Last week at both Nashville and Chicago-Midway airports, I noticed their newly designated security lines for “families,” “occasional passengers” and “expert passengers.” Experts are those who know all the rules and don’t have to be told to remove their laptops from their carrying-ons or and know all the rules about gels and liquids. (They also are the ones who don’t want flight attendants to sing, but that’s another post.)
Such lines are fine, but yesterday, Southwest (the official airlines of RexBlog) sent me a card that allows me to whisk through security via something called “Fly By Lanes.” According to Southwest, “Fly By Lanes will not have dedicated screening equipment, but they will allow the traveler to reach the screening process more quickly by having access to a separate security lane.”
Here are the airports that will have Fly By Lanes by October 17th:
Dallas Love Field Airport (DAL)
San Francisco International Airport (SFO)
Los Angeles International Airport (LAX)
Denver International Airport (DEN)
Sky Harbor International Airport (PHX)
John Wayne Airport (SNA)
Thurgood Marshall Airport (BWI)
Wait. I don’t see Nashville (BNA) on that list. Yet again, my hometown airport is disappointing me.
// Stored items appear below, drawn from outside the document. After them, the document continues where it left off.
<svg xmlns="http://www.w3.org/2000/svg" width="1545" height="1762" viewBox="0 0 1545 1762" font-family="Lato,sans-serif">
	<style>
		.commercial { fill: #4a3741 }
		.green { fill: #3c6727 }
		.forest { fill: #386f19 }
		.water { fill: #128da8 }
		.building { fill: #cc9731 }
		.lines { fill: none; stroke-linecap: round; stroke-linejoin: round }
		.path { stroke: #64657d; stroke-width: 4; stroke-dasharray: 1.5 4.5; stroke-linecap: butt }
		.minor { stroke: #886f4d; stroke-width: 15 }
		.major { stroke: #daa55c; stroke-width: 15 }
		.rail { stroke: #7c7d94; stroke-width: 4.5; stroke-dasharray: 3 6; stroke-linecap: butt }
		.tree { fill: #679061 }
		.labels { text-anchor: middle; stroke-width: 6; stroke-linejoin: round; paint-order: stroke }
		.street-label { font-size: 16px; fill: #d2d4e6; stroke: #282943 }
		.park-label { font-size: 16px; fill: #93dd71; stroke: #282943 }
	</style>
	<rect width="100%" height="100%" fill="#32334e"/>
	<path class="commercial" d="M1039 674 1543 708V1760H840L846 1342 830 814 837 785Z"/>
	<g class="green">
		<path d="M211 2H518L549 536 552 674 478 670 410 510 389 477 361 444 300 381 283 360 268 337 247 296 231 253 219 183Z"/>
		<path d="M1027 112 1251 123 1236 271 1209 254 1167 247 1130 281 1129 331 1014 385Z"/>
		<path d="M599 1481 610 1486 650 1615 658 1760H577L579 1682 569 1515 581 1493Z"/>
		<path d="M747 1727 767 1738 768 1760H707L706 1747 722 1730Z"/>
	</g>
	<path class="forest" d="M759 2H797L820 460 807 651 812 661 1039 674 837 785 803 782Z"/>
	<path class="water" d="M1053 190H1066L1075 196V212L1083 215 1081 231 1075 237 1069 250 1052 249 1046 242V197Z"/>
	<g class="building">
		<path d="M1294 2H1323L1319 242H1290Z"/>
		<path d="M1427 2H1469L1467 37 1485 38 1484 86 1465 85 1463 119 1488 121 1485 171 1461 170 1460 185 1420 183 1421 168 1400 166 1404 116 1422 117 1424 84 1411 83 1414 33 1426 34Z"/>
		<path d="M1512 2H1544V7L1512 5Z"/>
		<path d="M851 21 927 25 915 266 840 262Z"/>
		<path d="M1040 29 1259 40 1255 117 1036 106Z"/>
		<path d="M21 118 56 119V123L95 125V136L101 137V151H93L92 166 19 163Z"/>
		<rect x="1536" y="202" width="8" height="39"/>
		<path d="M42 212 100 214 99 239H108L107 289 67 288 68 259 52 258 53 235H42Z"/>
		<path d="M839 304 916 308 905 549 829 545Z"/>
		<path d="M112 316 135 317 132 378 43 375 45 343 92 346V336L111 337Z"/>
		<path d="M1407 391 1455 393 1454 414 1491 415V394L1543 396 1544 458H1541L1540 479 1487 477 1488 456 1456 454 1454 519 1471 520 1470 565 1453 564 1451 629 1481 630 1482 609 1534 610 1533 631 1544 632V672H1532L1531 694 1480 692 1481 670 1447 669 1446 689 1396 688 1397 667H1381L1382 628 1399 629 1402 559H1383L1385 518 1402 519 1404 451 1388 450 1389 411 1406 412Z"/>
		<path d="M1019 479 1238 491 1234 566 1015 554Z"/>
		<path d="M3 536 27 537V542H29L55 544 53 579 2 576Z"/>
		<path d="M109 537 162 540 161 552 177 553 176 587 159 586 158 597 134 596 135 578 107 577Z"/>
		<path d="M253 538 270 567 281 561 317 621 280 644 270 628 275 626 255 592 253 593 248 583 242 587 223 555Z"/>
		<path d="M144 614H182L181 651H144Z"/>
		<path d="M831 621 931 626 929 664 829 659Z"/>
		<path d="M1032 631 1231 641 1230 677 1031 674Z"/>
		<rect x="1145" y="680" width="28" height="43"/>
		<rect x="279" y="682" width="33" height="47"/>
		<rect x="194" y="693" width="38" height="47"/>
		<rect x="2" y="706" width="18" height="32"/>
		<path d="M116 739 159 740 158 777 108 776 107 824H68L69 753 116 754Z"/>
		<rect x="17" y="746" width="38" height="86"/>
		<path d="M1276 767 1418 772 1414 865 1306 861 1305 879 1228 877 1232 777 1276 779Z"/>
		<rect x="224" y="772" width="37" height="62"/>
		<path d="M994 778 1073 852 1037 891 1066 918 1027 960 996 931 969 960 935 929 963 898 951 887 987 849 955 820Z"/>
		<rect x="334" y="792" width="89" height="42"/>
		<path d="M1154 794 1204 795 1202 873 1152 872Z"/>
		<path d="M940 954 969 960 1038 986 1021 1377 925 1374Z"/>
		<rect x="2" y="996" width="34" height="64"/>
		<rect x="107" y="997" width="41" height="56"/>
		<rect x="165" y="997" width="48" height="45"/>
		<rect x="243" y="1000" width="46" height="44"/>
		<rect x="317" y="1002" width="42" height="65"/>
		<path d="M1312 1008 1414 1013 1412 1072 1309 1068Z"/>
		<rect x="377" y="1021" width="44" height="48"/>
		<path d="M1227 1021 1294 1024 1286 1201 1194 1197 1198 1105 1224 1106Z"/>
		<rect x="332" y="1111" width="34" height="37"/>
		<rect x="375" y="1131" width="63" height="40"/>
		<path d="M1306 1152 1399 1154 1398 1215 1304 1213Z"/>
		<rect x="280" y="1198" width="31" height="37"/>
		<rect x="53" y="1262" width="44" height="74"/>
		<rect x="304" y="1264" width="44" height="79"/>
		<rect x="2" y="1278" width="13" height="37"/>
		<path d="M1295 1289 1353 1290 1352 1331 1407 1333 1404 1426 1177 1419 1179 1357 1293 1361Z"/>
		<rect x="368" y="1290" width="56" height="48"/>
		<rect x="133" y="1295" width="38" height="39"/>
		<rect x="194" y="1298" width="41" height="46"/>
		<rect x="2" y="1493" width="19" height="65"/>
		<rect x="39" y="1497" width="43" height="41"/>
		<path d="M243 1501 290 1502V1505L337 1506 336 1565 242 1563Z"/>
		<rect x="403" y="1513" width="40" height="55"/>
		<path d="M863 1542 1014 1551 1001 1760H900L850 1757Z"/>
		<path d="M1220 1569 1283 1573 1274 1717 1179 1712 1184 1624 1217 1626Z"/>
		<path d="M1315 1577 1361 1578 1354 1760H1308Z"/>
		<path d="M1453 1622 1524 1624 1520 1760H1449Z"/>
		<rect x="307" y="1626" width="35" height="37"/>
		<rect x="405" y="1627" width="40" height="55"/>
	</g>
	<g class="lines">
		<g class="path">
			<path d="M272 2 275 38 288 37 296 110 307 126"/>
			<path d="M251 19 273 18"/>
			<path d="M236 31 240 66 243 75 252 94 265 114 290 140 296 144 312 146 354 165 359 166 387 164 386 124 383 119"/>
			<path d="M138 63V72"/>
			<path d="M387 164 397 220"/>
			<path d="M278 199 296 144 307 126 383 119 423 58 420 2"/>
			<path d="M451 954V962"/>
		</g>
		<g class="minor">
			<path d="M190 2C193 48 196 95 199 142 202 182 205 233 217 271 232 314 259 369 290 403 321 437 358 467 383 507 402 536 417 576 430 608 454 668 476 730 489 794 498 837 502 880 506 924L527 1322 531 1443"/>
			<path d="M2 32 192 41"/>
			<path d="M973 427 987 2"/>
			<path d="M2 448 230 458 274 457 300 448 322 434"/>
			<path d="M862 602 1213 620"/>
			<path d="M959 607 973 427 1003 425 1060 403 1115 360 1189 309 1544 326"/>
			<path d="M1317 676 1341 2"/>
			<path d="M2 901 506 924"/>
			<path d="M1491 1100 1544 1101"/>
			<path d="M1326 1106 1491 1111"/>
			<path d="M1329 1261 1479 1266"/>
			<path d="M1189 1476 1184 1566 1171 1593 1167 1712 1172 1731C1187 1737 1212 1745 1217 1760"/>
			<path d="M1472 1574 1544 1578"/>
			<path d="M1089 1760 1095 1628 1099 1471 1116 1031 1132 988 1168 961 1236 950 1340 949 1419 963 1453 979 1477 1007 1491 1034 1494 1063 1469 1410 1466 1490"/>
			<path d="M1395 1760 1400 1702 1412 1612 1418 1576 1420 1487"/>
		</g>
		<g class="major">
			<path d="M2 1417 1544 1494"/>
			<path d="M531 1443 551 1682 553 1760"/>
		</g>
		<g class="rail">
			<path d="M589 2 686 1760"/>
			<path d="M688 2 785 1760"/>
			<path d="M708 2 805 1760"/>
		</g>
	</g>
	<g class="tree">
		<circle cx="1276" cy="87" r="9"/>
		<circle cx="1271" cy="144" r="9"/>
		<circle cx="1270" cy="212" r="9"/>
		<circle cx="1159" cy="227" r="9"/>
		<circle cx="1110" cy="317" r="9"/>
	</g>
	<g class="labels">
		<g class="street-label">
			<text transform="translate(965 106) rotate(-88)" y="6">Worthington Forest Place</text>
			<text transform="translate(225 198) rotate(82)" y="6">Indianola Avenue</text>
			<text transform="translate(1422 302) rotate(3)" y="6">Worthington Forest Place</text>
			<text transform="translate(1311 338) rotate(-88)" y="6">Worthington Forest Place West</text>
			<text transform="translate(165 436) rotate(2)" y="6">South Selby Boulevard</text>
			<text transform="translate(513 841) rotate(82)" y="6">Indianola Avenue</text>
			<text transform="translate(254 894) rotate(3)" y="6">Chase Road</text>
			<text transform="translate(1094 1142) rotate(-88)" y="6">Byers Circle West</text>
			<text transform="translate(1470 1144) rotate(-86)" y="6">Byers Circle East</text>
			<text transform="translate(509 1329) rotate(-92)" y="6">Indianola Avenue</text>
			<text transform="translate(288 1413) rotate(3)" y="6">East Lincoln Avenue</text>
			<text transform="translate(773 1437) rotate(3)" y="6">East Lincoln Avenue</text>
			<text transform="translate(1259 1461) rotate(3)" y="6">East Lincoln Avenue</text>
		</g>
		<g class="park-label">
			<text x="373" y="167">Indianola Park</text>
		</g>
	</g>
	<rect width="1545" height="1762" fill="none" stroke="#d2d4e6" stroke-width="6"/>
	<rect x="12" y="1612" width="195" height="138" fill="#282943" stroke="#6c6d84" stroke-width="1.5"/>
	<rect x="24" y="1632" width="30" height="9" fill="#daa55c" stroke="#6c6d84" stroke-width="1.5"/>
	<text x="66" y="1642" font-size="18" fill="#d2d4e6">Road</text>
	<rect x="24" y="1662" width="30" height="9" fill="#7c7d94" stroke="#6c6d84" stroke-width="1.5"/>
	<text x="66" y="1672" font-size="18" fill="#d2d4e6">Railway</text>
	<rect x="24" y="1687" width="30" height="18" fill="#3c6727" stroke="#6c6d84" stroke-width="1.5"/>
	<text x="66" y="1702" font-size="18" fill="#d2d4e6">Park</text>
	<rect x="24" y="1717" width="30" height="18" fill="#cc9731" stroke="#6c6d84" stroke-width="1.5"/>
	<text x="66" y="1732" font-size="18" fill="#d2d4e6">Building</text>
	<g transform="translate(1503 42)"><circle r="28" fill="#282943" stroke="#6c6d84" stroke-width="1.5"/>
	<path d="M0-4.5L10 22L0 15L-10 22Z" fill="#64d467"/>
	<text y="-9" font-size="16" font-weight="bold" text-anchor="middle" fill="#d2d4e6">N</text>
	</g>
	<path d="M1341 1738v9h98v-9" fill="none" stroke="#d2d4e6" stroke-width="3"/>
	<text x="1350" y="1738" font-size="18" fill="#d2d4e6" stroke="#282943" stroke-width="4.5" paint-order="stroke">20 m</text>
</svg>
First they don’t offer passenger-loving free wifi like such wonderful Southwest-service airports as Tampa, Fla. and Manchester, NH. And now they are not supporting Southwest Airlines effort to make another experience less of a hassle for the professional traveler.
Bonus link: Recently, Seth Godin shared some random travel thoughts, one of which I’ve had while waiting in a security line (as someone who’s often admired how cleverly designed the queue areas are at Disney theme parks): “What would happen if Imagineers from Disney designed the security line? Why not let them try?